— Extrait du document —
━━━━━━
« Trick-or-Treat » : Halloween funèbre en 2023

VOTRE TRIBUNE DE LA SEMAINE. Dans ce monde imprévisible et menaçant, nous avons peu de certitudes auxquelles nous raccrocher. Petite revue avant la traversée des « Quarantièmes rugissants » qui nous attend au cours de l'hiver qui vient. « Trick-or-Treat », Halloween 2023 n'annonce rien de bon.
Philippe Mabille
(Crédits : Midjourney/LT)

1 - La France pays hôte ne sera pas ce samedi soir championne du monde de rugby cette année encore. C'est une vraie déception pour nos Bleus qui auraient bien mérité de la jouer, cette finale. Bonne chance et que le meilleur de l'hémisphère sud gagne ! Rendez-vous pour le Tournoi des Six Nations et dans quatre ans en Australie. Bye-bye, RWC 2023 et bravo à la parfaite organisation qui présage du bon pour les Jeux de 2024. Good News, la France sait recevoir !
━━━━━━
— Données fournies —
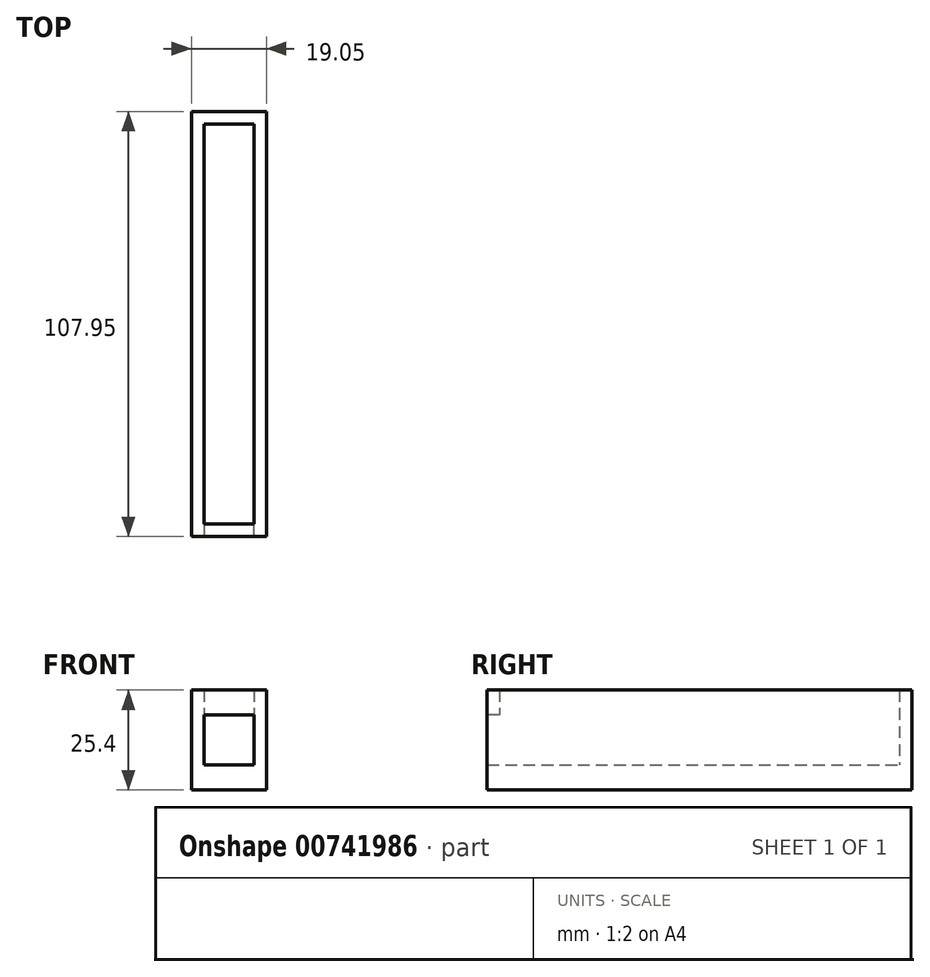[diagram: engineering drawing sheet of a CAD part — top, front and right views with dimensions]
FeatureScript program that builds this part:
━━━━━━
— Travail demandé —
Reproduisez intégralement la tribune sur Halloween 2023 présentée plus haut, sans en modifier un seul mot.

— Réponse rédigée —
« Trick-or-Treat » : Halloween funèbre en 2023

VOTRE TRIBUNE DE LA SEMAINE. Dans ce monde imprévisible et menaçant, nous avons peu de certitudes auxquelles nous raccrocher. Petite revue avant la traversée des « Quarantièmes rugissants » qui nous attend au cours de l'hiver qui vient. « Trick-or-Treat », Halloween 2023 n'annonce rien de bon.
Philippe Mabille
(Crédits : Midjourney/LT)

1 - La France pays hôte ne sera pas ce samedi soir championne du monde de rugby cette année encore. C'est une vraie déception pour nos Bleus qui auraient bien mérité de la jouer, cette finale. Bonne chance et que le meilleur de l'hémisphère sud gagne ! Rendez-vous pour le Tournoi des Six Nations et dans quatre ans en Australie. Bye-bye, RWC 2023 et bravo à la parfaite organisation qui présage du bon pour les Jeux de 2024. Good News, la France sait recevoir !